Work assessment test under fresh fire


The government’s strict new work test for disabled people has come under fresh attack at a meeting of MPs and peers.

The criticisms of the work capability assessment (WCA) came after the all party parliamentary disability group had heard a presentation by three senior civil servants from the Department for Work and Pensions (DWP).

David Evans, vice-chair of the charity Deafblind UK, said some of the things he had read about the WCA – which tests those applying for the new employment and support allowance – “beggars belief”.

He criticised the “stupidity” and “insensitivity of the people making decisions about people’s lives” and said he was “very concerned” that the aim was to get “as many people into work as possible”.

He also raised fears that disabled people were giving up on the welfare system after failing the WCA and were having to survive solely on DLA instead.

He added: “A huge number of people are not getting the right benefits, creating more work for people trying to work with them, like Citizens Advice Bureaux.”

His comments came a week after new job statistics provided evidence for his fear that disabled people failing the WCA were dropping out of the welfare system.

The figures showed the number of people giving “long-term sickness” or “temporary sickness” as the reason for being neither in work nor available for work had risen by 33,000 in a year.

But Rebecca Sudworth, deputy director of the DWP’s disability and work division, said the government kept the WCA “under review” and it was “very much not the case” that it was about “shoving people into work regardless” of their circumstances.

She said the test was “designed to think where people are on that ability to work spectrum”, and added: “We may not always get it right but we put an awful lot of time and effort into developing the assessment and checking how it is working.”
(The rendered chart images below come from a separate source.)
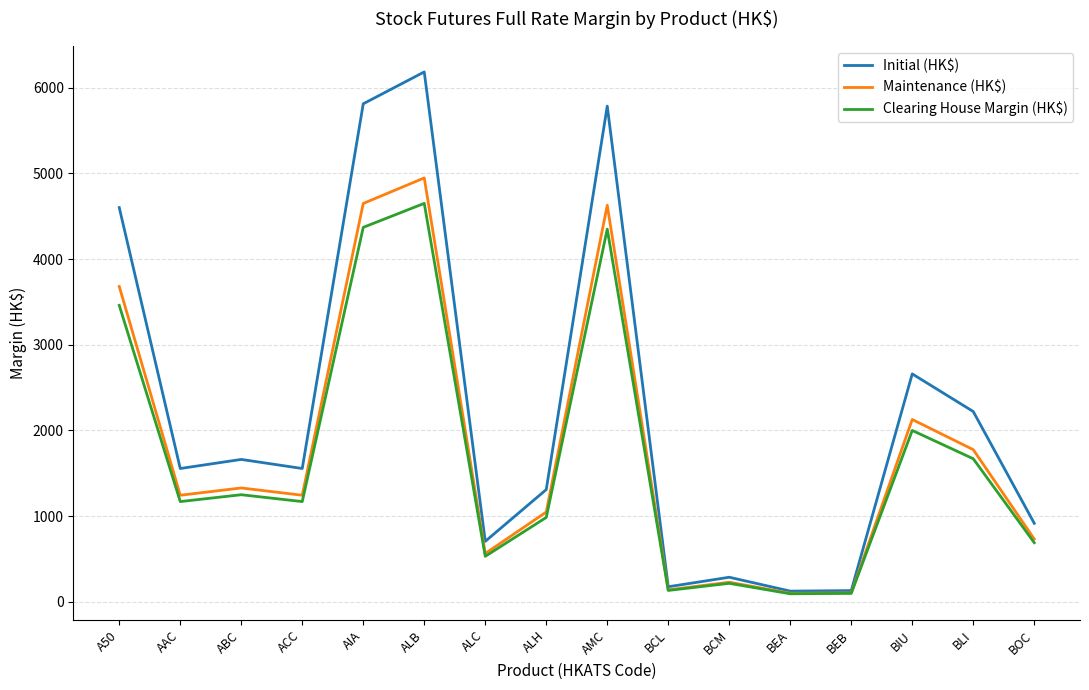

At which category is the sum across all series the highest?

ALB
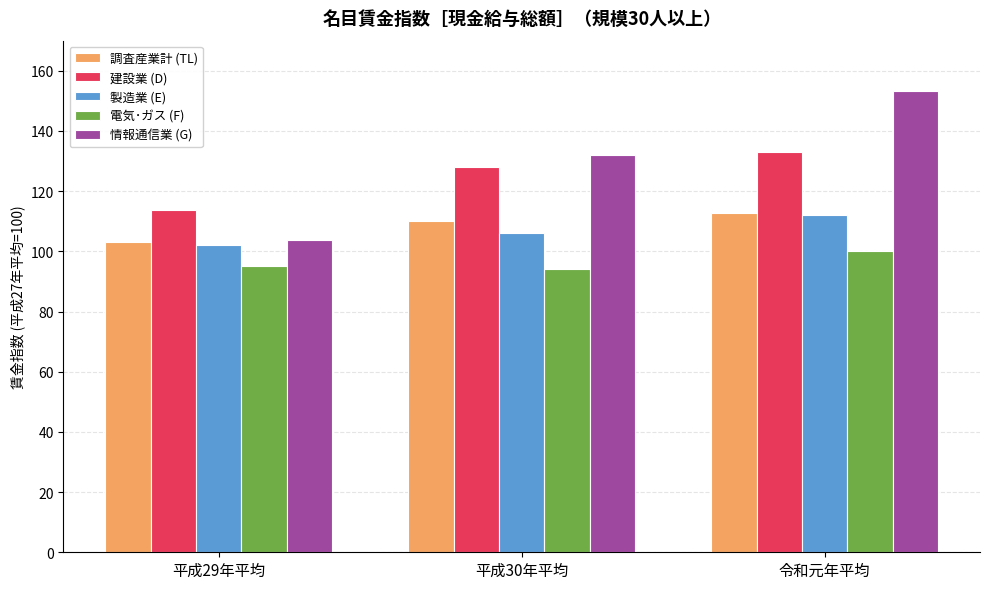

Which series changed the most between 平成29年平均 and 平成30年平均?

情報通信業 (G)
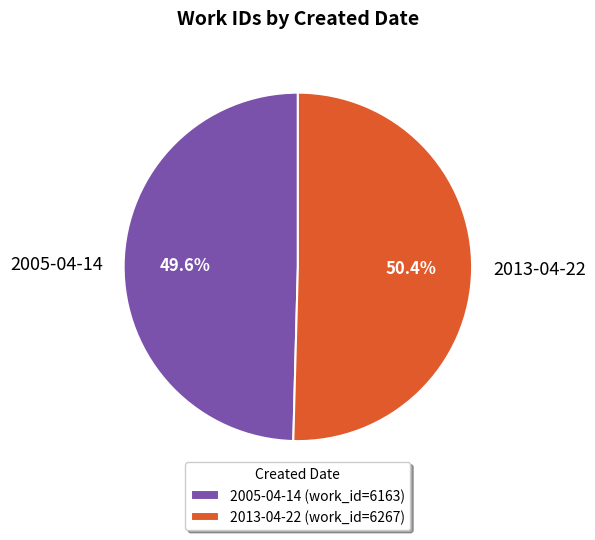

To the nearest percent, what is the average slice percentage?

50%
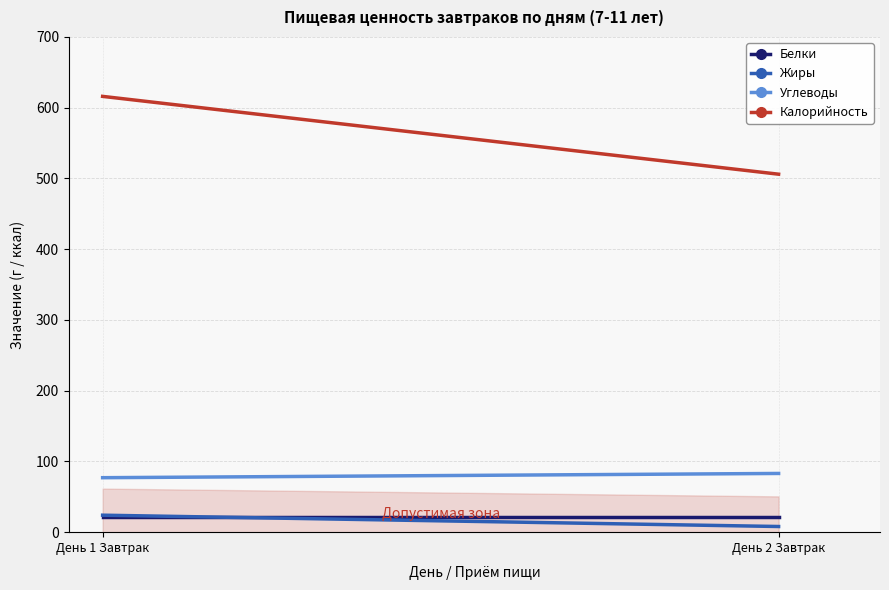

True or false: Калорийность and Белки cross at least once.

False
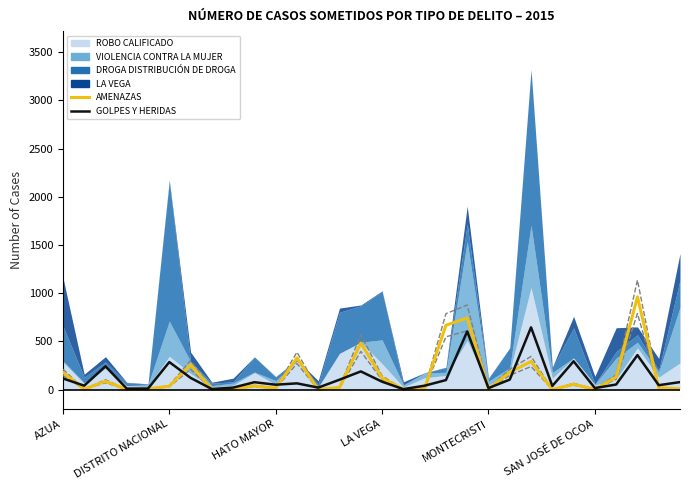

How many lines are shown in the chart?

2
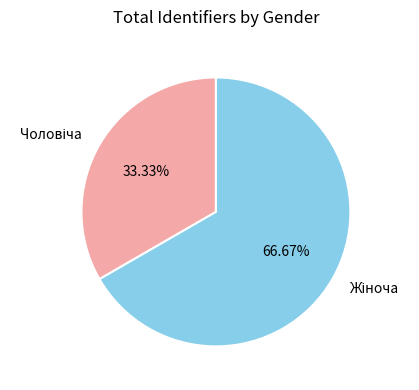

Is there a majority slice in this chart?

Yes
Cath Hamp, the DWP’s head of employment and support allowance policy, said current reviews of the WCA and the government’s disability employment programmes – such as Pathways to Work – were “very timely”, with the government due to start rolling out the WCA to the 2.5 million people on incapacity benefit this October.

She said: “We want some of the things at either end of that process to be as good as they possibly can be when that process starts.”

She added: “The object of the change is to avoid that group of people being written off as they have been over the last ten years because there has been very little contact with them.”